Maybe some are upset with Mike Rowe because we want to keep it that way. Do we really want to see Baltimore listed as a top 5 city in Travel and Leisure? Baltimore’s so cozy, like that house on Macon Street, or the foldout couch in your parent’s basement, that when I am driving up Charles Street to the Walbert, I pass a friend going in the other direction on his bike. When I go for a jog at Patterson Park, Gregg and his family beep at me from their car on Patterson Park Avenue. When I have lunch or dinner anywhere, I will always stop at the table of someone I know to say hi. I see people in the writing community at art openings, and I see artists at readings. I see musicians at the opera and knitters playing cards at the bar down the street. “Well-kept” secret is an overused phrase, and yet there is something delightfully secret about our little pond (harbor) and surprisingly, incredibly unpretentious. Everyone wants you to get ahead in Baltimore; maybe because we are a blue-collar town, brought up on the backs of our immigrant families, not strangers and transients, like the major metropolitan cities have become, we still carry with us the hardships of being strangers in a strange land, we still carry the DNA of community building, of making sure our own are getting ahead.

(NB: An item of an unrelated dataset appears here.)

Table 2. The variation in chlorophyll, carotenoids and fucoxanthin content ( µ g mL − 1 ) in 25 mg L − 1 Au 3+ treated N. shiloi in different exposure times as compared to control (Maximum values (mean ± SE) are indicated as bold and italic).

My mother always was thrilled that I’d stayed in Baltimore, a few hours’ drive from her home on the Eastern Shore, despite my assurances wanderlust would claim me. She had met or heard about so many of my Baltimore compatriots she’d often confuse them. (“Are YOU the one who had a baby?” She once asked a male friend, who is single and childless, at the CityLit Festival one year). I am surprised at how many people have asked to attend her memorial, without meeting her, simply because she was my mother and made me. Even though I can no longer take refuge and long weekends at her house, there are people who will take me into their homes and hearts here, and who always have, even when I was a neophyte and had nothing to give in return, except my gratitude. I still think about moving sometimes, but it seems so insurmountable to start over somewhere else, in a strange city, when everything I’ve always sought in other cities is right here, sitting across from me at the Paper Moon Diner or next to me at the Club Charles. People who wear their hearts on their sleeves, who ask you how you are and expect an honest answer, who make a great lasagna, who don’t mind sharing it with strangers.

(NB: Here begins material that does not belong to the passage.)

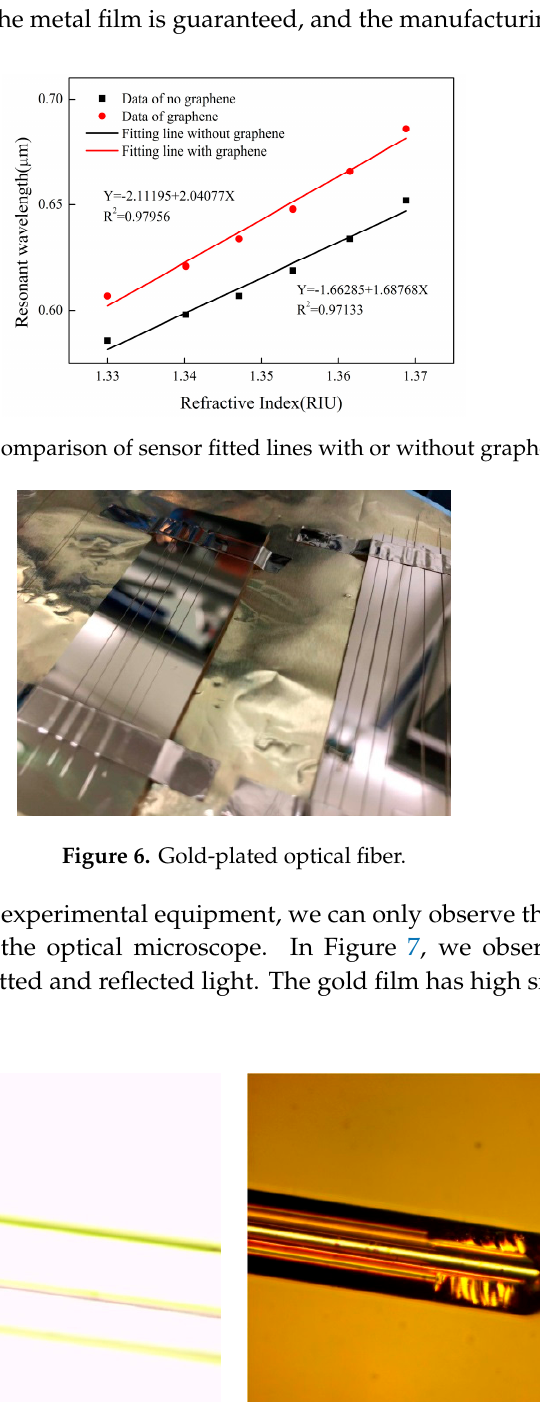
Figure 5. Comparison of sensor fitted lines with or without graphene.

In the Catholic Church, during mass one goes to the altar to receive the communion Eucharist from the priest—a papery, stale-tasting wafer that represents the body of Christ. At Holy Rosary, I watch parishioners line up in the aisle between the pews and debate taking communion, as I had done for years as a child. I remain in my seat. This community is no longer mine; they are my blood, but I no longer speak their language. In fact, I never have. The community that has adopted me gathers in less-ornate places; we meet not in church but in coffee shops and basement kitchens. There is no priest, merely a facilitator who decided perhaps, on a Thursday, to have gathering on Saturday night. The communion is ideas, a love of the art and words, and we often drink beer, not wine. It’s not a blood connection, but a bond all the same. I think my mother would have approved.